My research is focused on identifying the cognitive and psychosocial changes that occur in normal aging and neurodegenerative disease. The goal of this work is to facilitate the early identification of dementia, which is important for planning treatments and designing clinical trials. Specifically, I am interested in studying older adults who report decline in their cognitive abilities, but perform normally on objective cognitive tests. Their subjective concerns may represent the earliest symptoms of impending dementia, which are too subtle to be detected with standard assessment tools. I hope to quantify neurological and behavioral features of older adults with subjective cognitive concerns through the use of highly sensitive, computer-adaptive instruments.

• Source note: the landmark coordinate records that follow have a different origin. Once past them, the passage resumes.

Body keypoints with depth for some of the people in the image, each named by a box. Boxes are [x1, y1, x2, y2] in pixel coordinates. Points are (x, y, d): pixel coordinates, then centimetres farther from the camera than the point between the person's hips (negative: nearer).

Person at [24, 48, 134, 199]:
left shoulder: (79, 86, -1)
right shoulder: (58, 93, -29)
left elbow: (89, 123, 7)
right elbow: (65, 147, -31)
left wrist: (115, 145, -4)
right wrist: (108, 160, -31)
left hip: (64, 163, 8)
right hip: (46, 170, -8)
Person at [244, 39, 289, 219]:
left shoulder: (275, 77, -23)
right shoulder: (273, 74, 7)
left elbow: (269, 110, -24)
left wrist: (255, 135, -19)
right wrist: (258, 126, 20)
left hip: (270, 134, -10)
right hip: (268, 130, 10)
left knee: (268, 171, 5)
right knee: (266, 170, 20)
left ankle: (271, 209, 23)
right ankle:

What exciting projects are you working on?
I work on a very exciting project directed by Emily Rogalski, PhD, research associate professor in the Mesulam Cognitive Neurology and Alzheimer’s Disease Center (Mesulam CNADC), studying “SuperAgers”–adults over age 80 who have superior memory abilities. Our goal is to identify the biological and behavioral factors that have protected these SuperAgers from developing cognitive decline and dementia. We collaborate with the Foley Center for the Study of Lives to conduct life story interviews, which are analyzed for intrapersonal and narrative themes, including resilience and wisdom. Through this work, I hear many personal stories of intense struggle, loss, and accomplishment, which are so inspiring and show how truly super these individuals are.
What attracted you to the PhD program?
I was initially drawn to the unique research and clinical opportunities available at Northwestern, which is one of only a few clinical psychology programs located within an academic medical center. I was also excited about the prospect of receiving both research and clinical training from my mentor, Sandra Weintraub, PhD, professor of Psychiatry and Behavioral Sciences and Neurology.
During my interview at the Mesulam CNADC, I remember seeing social work offices located next door to a neuropathology lab. I realized then that the Mesulam CNADC was a rare and multidisciplinary environment that I wanted to be part of.
What has been your best experience at Feinberg?
“AD Day” is always one of my favorite days of the year. Feinberg investigators and community members have the opportunity to learn about aging and dementia research within the University. I enjoy being able to share my research with patients and their caregivers, whose volunteer participation makes our research possible. The day is also a great showcase of the multidisciplinary mission of the CNADC, as presentations span from basic neuroscience to behavioral interventions.
How would you describe the faculty at Feinberg?
Collaborative is a good word to describe the faculty at Feinberg. They have high expectations, but provide excellent mentorship and are enthusiastic about furthering my professional development.
What do you do in your free time?
I spend my downtime with friends and family. Playing basketball with my niece and nephews is definitely a favorite activity, but I also like to exercise, explore Chicago, and go to the beach on sunny days.
What are your plans for after graduation?
I plan to complete a post-doctoral fellowship and eventually work in an academic medical center where I can practice clinical neuropsychology and conduct research on aging and dementia.